The director’s military background comes in handy as each so-called “snow event” approaches. He and his lieutenants gather to make a plan of action, based on the forecast. They consider not only projected snow totals but temperatures and wind, both offering their own challenges to the campaign.
The city’s fleet of snow-fighting equipment includes seven snowplows, four equipped with salt-sand spreading equipment, plus two more tandem dump trucks with conveyors and spreaders for salt-sand mixtures. Four pay loaders with snow-moving blades and three motor graders round out the heavy equipment. Some are sidelined during even the worst of times because of lack of manpower. Even with hands borrowed from the forestry and parks department, there aren’t enough on deck to keep all in motion. Steve notes the department can’t run a full 24-hour operation, since three or four must stand by to work additional shifts for if the event stretches out.
One of the snow fighters’ most useful tools these days is those salt-sand spreaders. Until five years ago, sand was all the city used to combat slippery streets. Now, though, they rely on various formulas, from all salt to all sand, to help tame slippery streets.
“Salt is very effective at temperatures over 15 degrees,” Steve explains. “Below that, we use salt-sand mixes. Sunny days are another factor. The whole decision matrix is based on conditions.
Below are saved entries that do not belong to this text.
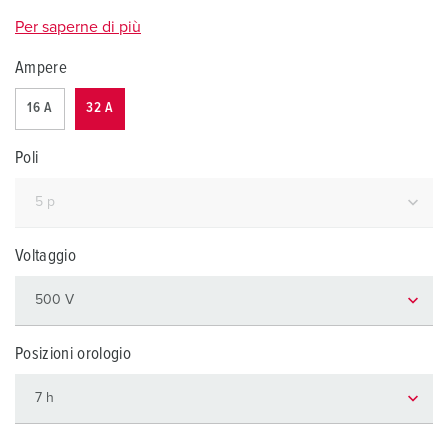
Per saperne di più
Ampere
16 A
32 A
Poli
Voltaggio
Posizioni orologio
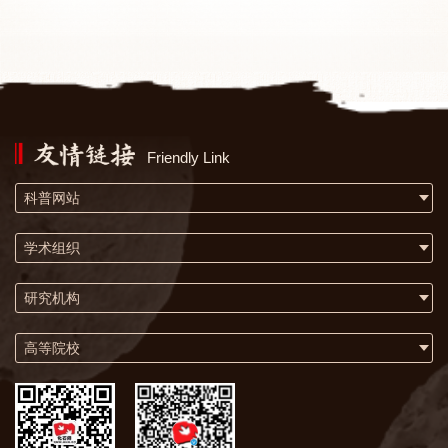
Friendly Link
科普网站
学术组织
研究机构
高等院校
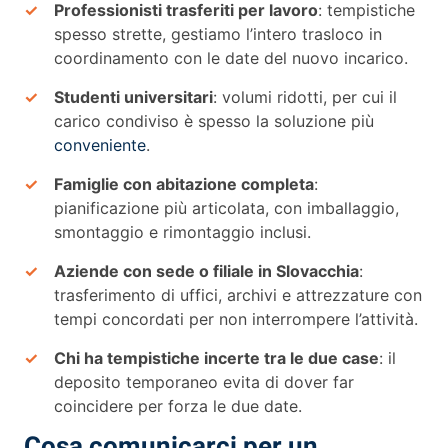
Professionisti trasferiti per lavoro
: tempistiche
spesso strette, gestiamo l’intero trasloco in
coordinamento con le date del nuovo incarico.
Studenti universitari
: volumi ridotti, per cui il
carico condiviso è spesso la soluzione più
conveniente
.
Famiglie con abitazione completa
:
pianificazione più articolata, con imballaggio,
smontaggio e rimontaggio inclusi.
Aziende con sede o filiale in Slovacchia
:
trasferimento di uffici, archivi e attrezzature con
tempi concordati per non interrompere l’attività.
Chi ha tempistiche incerte tra le due case
: il
deposito temporaneo evita di dover far
coincidere per forza le due date.
Cosa comunicarci per un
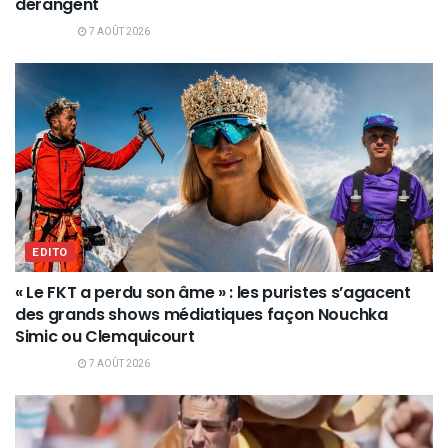
dérangent
7 AOÛT 2026
EDITO
« Le FKT a perdu son âme » : les puristes s’agacent
des grands shows médiatiques façon Nouchka
Simic ou Clemquicourt
7 AOÛT 2026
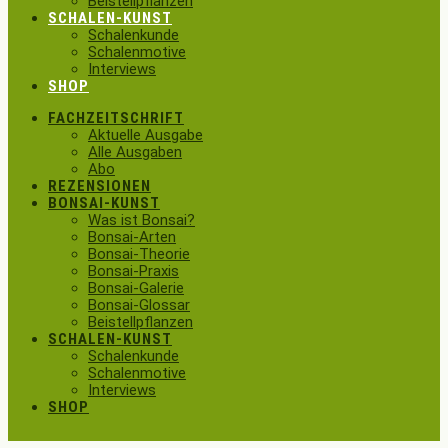
Beistellpflanzen
SCHALEN-KUNST
Schalenkunde
Schalenmotive
Interviews
SHOP
FACHZEITSCHRIFT
Aktuelle Ausgabe
Alle Ausgaben
Abo
REZENSIONEN
BONSAI-KUNST
Was ist Bonsai?
Bonsai-Arten
Bonsai-Theorie
Bonsai-Praxis
Bonsai-Galerie
Bonsai-Glossar
Beistellpflanzen
SCHALEN-KUNST
Schalenkunde
Schalenmotive
Interviews
SHOP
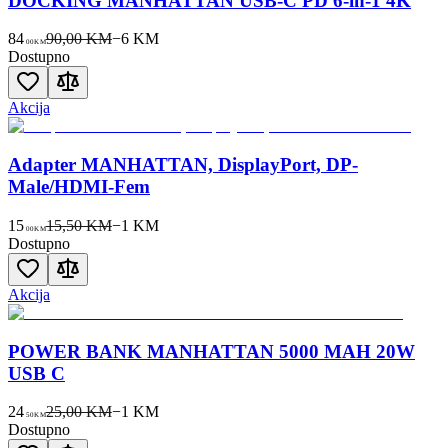
DOCKING MANHATTAN USB-C PD 6-in-1 4K
84
90,00 KM
−
6
KM
00
KM
Dostupno
Akcija
Adapter MANHATTAN, DisplayPort, DP-
Male/HDMI-Fem
15
15,50 KM
−
1
KM
00
KM
Dostupno
Akcija
POWER BANK MANHATTAN 5000 MAH 20W
USB C
24
25,00 KM
−
1
KM
50
KM
Dostupno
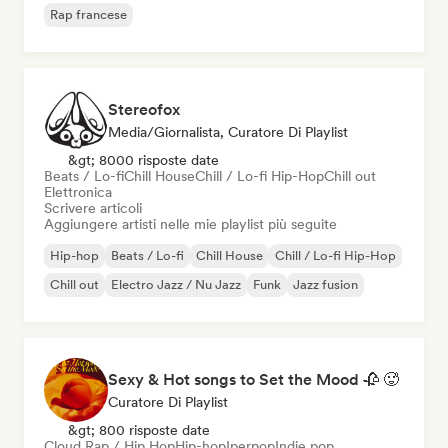
Rap francese
Stereofox
Media/Giornalista, Curatore Di Playlist
&gt; 8000 risposte date
Beats / Lo-fi
Chill House
Chill / Lo-fi Hip-Hop
Chill out
Elettronica
Scrivere articoli
Aggiungere artisti nelle mie playlist più seguite
Hip-hop
Beats / Lo-fi
Chill House
Chill / Lo-fi Hip-Hop
Chill out
Electro Jazz / Nu Jazz
Funk
Jazz fusion
Sexy & Hot songs to Set the Mood 🥀 🥵
Curatore Di Playlist
&gt; 800 risposte date
Cloud Rap / Hip Hop
Hip-hop
Iperpop
Indie pop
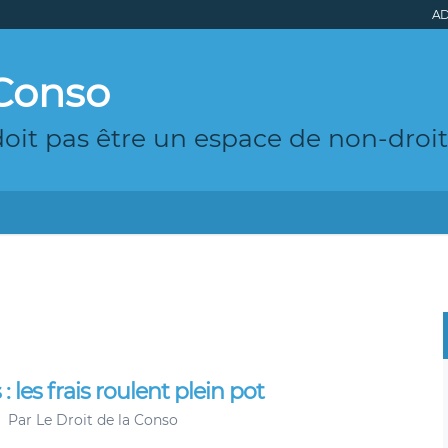
AD
 Conso
it pas être un espace de non-droit
les frais roulent plein pot
Par
Le Droit de la Conso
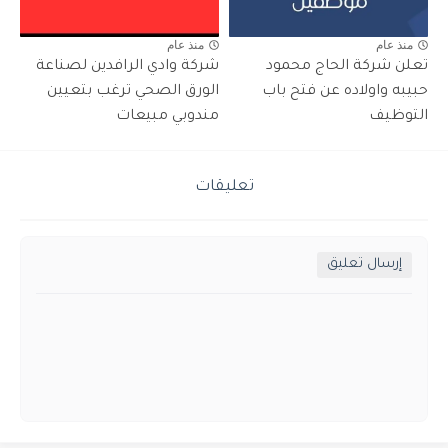
منذ عام
منذ عام
تعلن شركة الحاج محمود
شركة وادي الرافدين لصناعة
حبيبه واولاده عن فتح باب
الورق الصحي ترغب بتعيين
التوظيف
مندوبي مبيعات
تعليقات
إرسال تعليق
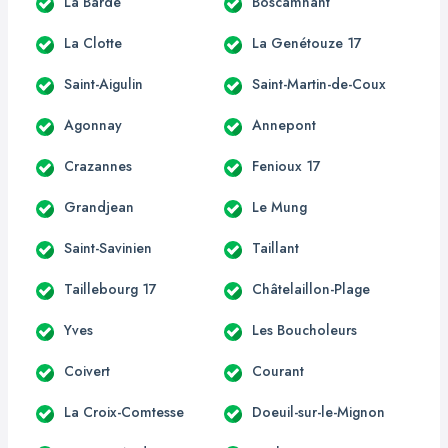
La Barde
Boscamnant
La Clotte
La Genétouze 17
Saint-Aigulin
Saint-Martin-de-Coux
Agonnay
Annepont
Crazannes
Fenioux 17
Grandjean
Le Mung
Saint-Savinien
Taillant
Taillebourg 17
Châtelaillon-Plage
Yves
Les Boucholeurs
Coivert
Courant
La Croix-Comtesse
Doeuil-sur-le-Mignon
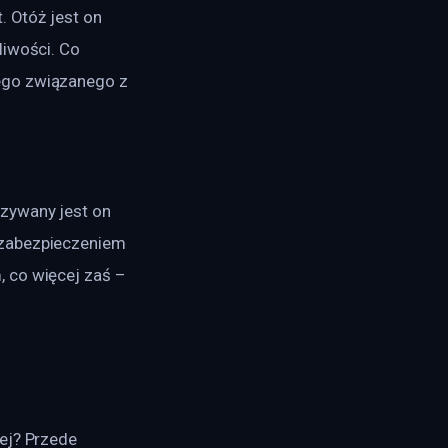
. Otóż jest on 
liwości. Co 
ego związanego z 
zywany jest on 
 zabezpieczeniem 
 co więcej zaś – 
ej? Przede 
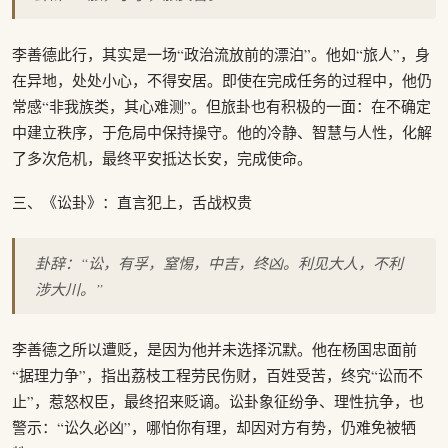
李善德此行，其实是一场“政治流放前的漂泊”。他如“旅人”，身
在异地，处处小心，不得安居。即使在完成任务的过程中，他仍
常感“非我族类，其心难测”。但旅卦也有积极的一面：在不确定
中建立秩序，于危局中保持操守。他的冷静、智慧与人性，化解
了多次危机，最终平安抵达长安，完成使命。
三、《讼卦》：直言犯上，舌战权贵
卦辞：“讼，有孚，窒惕，中吉，终凶。利见大人，不利
涉大川。”
李善德之所以遭贬，是因为他并未选择沉默。他在杨国忠面前
“据理力争”，指出荔枝工程劳民伤财，百姓受苦，终究“讼而不
止”，惹怒权臣，最终招来贬谪。讼卦象征纷争、理性抗争，也
警示：“讼久必凶”，哪怕你有理，却因对方有势，仍难免被牺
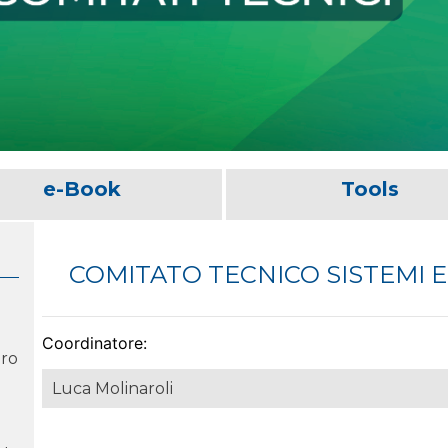
e-Book
Tools
COMITATO TECNICO SISTEMI E
Coordinatore:
oro
Luca Molinaroli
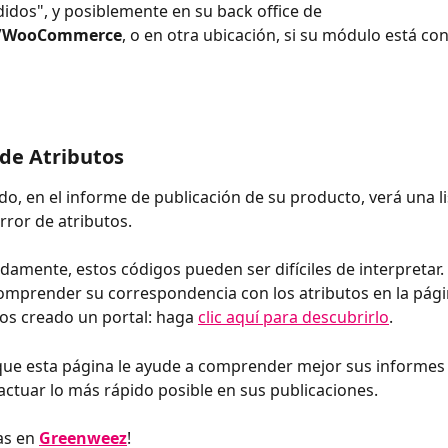
idos", y posiblemente en su back office de 
p/WooCommerce
, o en otra ubicación, si su módulo está co
de Atributos
, en el informe de publicación de su producto, verá una li
rror de atributos.
amente, estos códigos pueden ser difíciles de interpretar.
omprender su correspondencia con los atributos en la pági
s creado un portal: haga 
clic aquí para descubrirlo
.
ue esta página le ayude a comprender mejor sus informes 
 actuar lo más rápido posible en sus publicaciones.
as en 
Greenweez
!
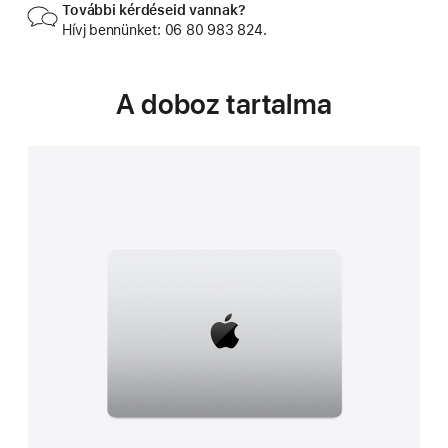
További kérdéseid vannak?
Hívj bennünket: 06 80 983 824.
A doboz tartalma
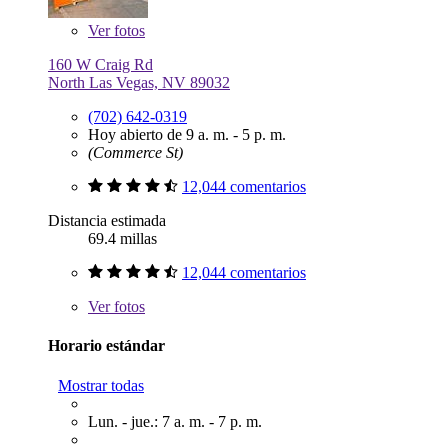
Ver
fotos
160 W Craig Rd
North Las Vegas, NV 89032
(702) 642-0319
Hoy abierto de 9 a. m. - 5 p. m.
(Commerce St)
12,044 comentarios
Distancia estimada
69.4 millas
12,044 comentarios
Ver
fotos
Horario estándar
Mostrar todas
Lun. - jue.: 7 a. m. - 7 p. m.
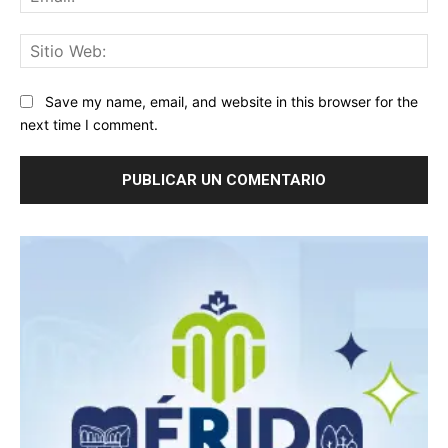
Sit
We
Save my name, email, and website in this browser for the
next time I comment.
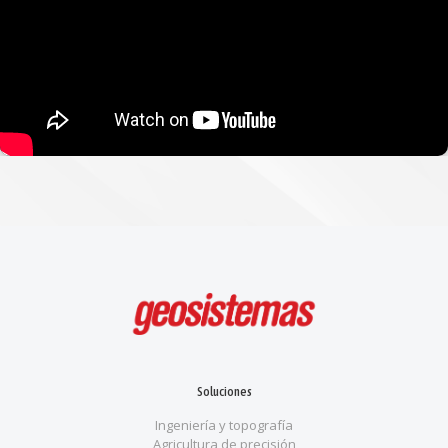
Soluciones
Ingeniería y topografía
Agricultura de precisión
“But at zero, it’s all sand. We’re spreading it just for traction at that point. With high winds, it blows all over. We do what we can, but it doesn’t help much.”
An exception is expensive treated salt the department employs on certain high-traffic routes – the 20th Street overpass over I-94, for example, and 34th Street bridge over the railroad, where traffic has tripled due to underpass construction detours. Added chemicals lower the treated salt’s melting point to some degree. Cost, though, is a roadblock.
The premium scenario is when crews can pretreat bare pavement with a brine solution before the storm strikes. “Right now, you’re seeing more bare pavement around town because we could pretreat,” he says.
Salt has its pluses and its minuses, he points out. On the one hand, it creates safer streets and, in the long run, lower equipment operating costs. On the other, it’s has impacts on the environment; long exposure is notoriously corrosive on vehicles. “Keep your car as clean as you can,” he cautions.
The cost adds up in department dollars. Besides copious amounts of staff overtime, motor fuel is up this winter. Equipment repairs, too, are far higher than in the more docile days of recent milder seasons. Depending on how March shapes up, that may require some nips and tucks in the annual budget.
And here comes March. “So far, March is in the normal precipitation range,” Steve observes, “though it usually brings higher water content that’s harder to move than the light, dry flakes we’ve been pushing around.” While city crews are still wrestling to come to terms with winter, the flood season – where they also play a leading role – is right around the corner. The first citywide flood meeting of the year took place last week, with prospects squarely in the range of what can be readily handled – especially with all the work the engineering department has accomplished in recent years.
With a forecast for at least two more weeks of Arctic-style winter ahead, Steve counsels patience in the winter-weary. “Our guys tell me they’ve been yelled at as they’re out on the streets. They’ve fielded too many one-finger waves,” he says. “They’re just doing what we’re here for, providing the safest streets we can as quickly and cost-effectively as possible.
“We understand it’s frustrating, and we’re doing our best under some pretty difficult conditions. Give my guys a break. We’re all in this together.”